Unfortunately, the picture presented is not pretty. Recent news reports stated that Task Force 2010 had specifically identified and traced over $360 million in contracting dollars in Afghanistan that had been diverted to warlords, powerbrokers, insurgents, and criminal patronage networks. The task force also confirmed the results of the Subcommittee's investigation, finding that many of the trucking contractors were in fact making illicit payments that ended up in the hands of the enemy. The Commission on Wartime Contracting looked at contingency contracting in both Iraq and Afghanistan and estimated that upwards of $60 billion in U.S. contracting dollars had been lost to waste, fraud, and abuse.
I fear that these reports are only the tip of the iceberg. Much of the Afghan economy now centers around the U.S. and international military presence and logistics contracts but a significant portion of these funds seem to end up supporting the Dubai real estate market rather than jobs in Afghanistan. At the top of the hierarchy, there are weekly reports about politicians, or brothers and cousins of politicians, who have obtained multi-million dollar contracts with the U.S. government. At the bottom of the hierarchy, the extortion of international contractors is a booming industry.
Today, the business of Afghanistan is war. How can we ever hope to extricate ourselves from that war when so many Afghans benefit from the insecurity that is used to justify our continued presence? To my mind, we have crossed a tipping point in which the size of our military footprint inadvertently fosters further instability. Every additional soldier and every additional supply convoy that we send to Afghanistan further fuels this cycle of dependence, corruption and endless war.
With that said, I want to focus today's hearing on three basic questions: (1) what is the scope of contracting corruption in Afghanistan, (2) what is being done to address it, and (3) how can we dramatically reduce it. Although I am skeptical about the design of the current United States' endeavor there, for today's hearing we must focus on practical solutions that can be implemented right away.
Congress also has an important role to play. This Spring, I worked with the Armed Services Committee to include an amendment in the National Defense Authorization Act that would give commanders in the field more authority to immediately stop contracting with companies that undermine the efforts of our troops on the ground.

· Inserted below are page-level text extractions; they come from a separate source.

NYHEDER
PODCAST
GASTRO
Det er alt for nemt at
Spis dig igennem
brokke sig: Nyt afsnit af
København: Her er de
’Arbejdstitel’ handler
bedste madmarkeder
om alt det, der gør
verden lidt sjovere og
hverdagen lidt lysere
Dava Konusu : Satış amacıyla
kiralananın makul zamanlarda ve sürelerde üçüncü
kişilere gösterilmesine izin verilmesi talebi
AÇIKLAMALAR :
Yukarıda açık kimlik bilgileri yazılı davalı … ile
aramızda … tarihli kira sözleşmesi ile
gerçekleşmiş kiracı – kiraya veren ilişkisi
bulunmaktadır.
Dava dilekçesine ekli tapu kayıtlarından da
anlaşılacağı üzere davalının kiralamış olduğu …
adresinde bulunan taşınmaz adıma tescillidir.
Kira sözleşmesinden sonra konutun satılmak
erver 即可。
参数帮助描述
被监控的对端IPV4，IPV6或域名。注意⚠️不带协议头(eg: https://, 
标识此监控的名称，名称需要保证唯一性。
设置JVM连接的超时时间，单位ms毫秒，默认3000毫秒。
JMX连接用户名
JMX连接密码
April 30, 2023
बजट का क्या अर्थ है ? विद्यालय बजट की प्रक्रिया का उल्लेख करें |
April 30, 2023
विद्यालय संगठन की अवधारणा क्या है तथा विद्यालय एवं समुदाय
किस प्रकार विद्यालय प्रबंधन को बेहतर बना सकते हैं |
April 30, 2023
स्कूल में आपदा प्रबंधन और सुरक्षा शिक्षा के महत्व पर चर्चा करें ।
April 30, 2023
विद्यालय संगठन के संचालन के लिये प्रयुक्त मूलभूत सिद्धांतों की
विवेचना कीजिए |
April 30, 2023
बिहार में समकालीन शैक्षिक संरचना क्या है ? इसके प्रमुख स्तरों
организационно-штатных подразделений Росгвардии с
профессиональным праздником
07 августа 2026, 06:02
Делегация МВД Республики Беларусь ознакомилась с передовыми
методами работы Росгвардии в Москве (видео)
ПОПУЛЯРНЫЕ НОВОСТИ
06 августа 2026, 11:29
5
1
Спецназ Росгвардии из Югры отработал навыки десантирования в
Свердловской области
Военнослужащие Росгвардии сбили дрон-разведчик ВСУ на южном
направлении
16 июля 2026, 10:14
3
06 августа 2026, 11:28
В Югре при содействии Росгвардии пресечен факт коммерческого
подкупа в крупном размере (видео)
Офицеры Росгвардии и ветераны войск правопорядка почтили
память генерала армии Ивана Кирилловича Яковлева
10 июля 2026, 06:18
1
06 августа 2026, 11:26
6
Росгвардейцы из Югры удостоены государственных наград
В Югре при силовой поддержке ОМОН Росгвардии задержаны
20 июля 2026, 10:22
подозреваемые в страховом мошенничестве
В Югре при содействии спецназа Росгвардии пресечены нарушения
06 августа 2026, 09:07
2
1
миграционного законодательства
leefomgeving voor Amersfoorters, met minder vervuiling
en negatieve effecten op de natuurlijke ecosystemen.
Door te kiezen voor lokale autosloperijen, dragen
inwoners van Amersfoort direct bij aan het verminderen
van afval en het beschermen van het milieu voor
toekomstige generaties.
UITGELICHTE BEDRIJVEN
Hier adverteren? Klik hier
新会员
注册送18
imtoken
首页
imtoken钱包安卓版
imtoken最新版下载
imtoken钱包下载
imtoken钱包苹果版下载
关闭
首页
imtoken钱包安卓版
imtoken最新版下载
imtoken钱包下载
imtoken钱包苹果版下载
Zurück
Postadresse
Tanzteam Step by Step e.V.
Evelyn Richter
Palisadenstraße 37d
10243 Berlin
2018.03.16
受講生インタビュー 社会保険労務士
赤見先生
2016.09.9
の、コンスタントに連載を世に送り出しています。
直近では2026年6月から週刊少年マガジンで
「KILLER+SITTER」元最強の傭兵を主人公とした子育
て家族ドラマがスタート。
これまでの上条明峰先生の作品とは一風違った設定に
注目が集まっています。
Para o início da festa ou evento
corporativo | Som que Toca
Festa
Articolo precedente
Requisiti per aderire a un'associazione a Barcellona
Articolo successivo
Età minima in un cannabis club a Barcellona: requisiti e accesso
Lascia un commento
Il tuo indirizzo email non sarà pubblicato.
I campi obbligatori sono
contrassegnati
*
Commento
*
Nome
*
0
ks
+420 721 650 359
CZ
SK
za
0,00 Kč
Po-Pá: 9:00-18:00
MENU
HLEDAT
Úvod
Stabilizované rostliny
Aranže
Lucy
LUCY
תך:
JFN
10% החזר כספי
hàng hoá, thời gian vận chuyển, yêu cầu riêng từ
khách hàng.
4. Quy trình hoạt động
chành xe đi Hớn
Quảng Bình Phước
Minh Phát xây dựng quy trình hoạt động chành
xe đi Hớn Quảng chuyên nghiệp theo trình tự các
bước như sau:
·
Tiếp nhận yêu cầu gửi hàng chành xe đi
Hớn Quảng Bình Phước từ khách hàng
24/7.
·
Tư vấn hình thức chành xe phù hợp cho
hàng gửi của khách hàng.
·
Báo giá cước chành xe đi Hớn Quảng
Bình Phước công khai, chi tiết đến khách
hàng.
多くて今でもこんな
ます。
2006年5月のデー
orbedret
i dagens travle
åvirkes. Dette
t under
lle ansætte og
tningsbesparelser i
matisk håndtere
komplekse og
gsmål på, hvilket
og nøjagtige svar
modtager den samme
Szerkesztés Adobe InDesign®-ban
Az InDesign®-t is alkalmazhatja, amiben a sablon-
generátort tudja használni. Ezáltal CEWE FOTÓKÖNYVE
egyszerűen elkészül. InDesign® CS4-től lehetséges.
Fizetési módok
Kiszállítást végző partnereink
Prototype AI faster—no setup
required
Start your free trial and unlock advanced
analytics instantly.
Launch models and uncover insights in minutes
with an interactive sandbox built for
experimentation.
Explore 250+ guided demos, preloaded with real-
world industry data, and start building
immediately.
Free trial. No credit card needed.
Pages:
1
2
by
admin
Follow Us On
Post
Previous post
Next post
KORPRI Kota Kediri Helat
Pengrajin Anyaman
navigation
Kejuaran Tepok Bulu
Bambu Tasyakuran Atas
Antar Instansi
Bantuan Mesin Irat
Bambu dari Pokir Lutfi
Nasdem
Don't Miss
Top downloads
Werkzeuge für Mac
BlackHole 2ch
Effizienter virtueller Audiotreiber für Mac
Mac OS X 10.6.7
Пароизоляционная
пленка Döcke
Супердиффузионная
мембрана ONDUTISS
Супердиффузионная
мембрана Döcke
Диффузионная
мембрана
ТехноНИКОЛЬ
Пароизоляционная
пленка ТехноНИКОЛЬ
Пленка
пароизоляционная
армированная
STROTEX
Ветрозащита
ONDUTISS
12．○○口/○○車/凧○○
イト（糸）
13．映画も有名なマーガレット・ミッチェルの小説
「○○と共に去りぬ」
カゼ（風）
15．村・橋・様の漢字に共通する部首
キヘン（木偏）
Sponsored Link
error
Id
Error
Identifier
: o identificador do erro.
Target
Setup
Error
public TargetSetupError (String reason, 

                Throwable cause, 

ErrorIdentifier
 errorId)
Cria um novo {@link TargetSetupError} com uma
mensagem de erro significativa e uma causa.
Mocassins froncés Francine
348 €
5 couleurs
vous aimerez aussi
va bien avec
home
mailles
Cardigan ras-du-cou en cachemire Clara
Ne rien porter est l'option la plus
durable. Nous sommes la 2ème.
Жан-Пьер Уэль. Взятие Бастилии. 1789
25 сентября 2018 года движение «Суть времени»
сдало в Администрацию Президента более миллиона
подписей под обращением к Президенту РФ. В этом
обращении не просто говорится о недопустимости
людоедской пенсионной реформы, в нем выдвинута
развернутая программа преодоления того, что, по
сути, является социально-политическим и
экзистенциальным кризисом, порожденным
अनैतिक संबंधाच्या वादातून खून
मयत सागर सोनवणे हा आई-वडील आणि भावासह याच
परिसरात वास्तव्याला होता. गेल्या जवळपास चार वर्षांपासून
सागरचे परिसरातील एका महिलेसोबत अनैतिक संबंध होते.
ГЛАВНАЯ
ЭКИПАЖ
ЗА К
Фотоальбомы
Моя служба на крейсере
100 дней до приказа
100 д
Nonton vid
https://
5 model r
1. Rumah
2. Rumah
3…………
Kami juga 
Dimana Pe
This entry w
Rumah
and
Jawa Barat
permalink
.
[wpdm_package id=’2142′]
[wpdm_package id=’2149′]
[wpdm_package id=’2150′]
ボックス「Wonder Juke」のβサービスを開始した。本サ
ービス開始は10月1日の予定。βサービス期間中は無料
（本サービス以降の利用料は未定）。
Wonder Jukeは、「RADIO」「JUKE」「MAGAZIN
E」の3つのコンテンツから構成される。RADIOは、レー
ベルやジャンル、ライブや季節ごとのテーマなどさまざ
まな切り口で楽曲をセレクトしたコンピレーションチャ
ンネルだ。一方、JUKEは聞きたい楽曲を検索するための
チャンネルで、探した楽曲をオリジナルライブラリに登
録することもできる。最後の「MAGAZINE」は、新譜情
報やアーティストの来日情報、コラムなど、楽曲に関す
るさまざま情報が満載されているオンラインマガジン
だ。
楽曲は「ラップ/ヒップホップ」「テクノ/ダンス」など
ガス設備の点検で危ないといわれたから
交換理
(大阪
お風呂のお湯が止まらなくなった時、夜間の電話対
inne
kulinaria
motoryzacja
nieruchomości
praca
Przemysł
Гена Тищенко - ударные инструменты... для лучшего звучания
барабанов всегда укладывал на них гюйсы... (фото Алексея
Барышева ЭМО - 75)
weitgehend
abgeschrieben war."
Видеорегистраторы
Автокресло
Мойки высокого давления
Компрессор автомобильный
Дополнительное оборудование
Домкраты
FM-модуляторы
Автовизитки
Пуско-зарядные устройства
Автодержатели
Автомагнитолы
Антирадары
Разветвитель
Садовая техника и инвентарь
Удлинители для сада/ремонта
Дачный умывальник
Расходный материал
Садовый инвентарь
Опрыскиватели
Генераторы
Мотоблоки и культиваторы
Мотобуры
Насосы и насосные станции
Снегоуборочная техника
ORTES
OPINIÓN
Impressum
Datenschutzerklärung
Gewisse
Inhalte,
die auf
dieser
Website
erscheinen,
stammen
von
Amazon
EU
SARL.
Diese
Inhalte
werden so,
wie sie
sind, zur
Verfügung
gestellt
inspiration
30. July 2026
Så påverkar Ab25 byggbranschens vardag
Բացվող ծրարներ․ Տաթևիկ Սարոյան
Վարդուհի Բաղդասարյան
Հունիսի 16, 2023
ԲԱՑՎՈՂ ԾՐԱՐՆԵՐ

I recently introduced a bill to establish a permanent Special Inspector General for Overseas Contingency Operations, one of the key recommendations of the Commission on Wartime Contracting. I encourage my colleagues to join me in that legislation. I am also working to draft comprehensive contingency contracting reform legislation to fundamentally change the way we do business in war zones.
I want to close by reading from Gen. Petraeus' "Counterinsurgency Contracting Guidance" released in September 2010. He wrote: "If we spend large quantities of international contracting funds quickly and with insufficient oversight, it is likely that some of those funds will unintentionally fuel corruption, finance insurgent organizations, strengthen criminal patronage networks, and undermine our efforts in Afghanistan."
Simply stated, we cannot afford to fail at getting a handle on contracting corruption in Afghanistan. It is utterly unacceptable for any U.S. taxpayer dollars to ever make their way into the hands of those who would use them as a means to harm our brave men and women in uniform.
I appreciate your testimony here today and I look forward to our discussion. Thank you, Mr. Chairman.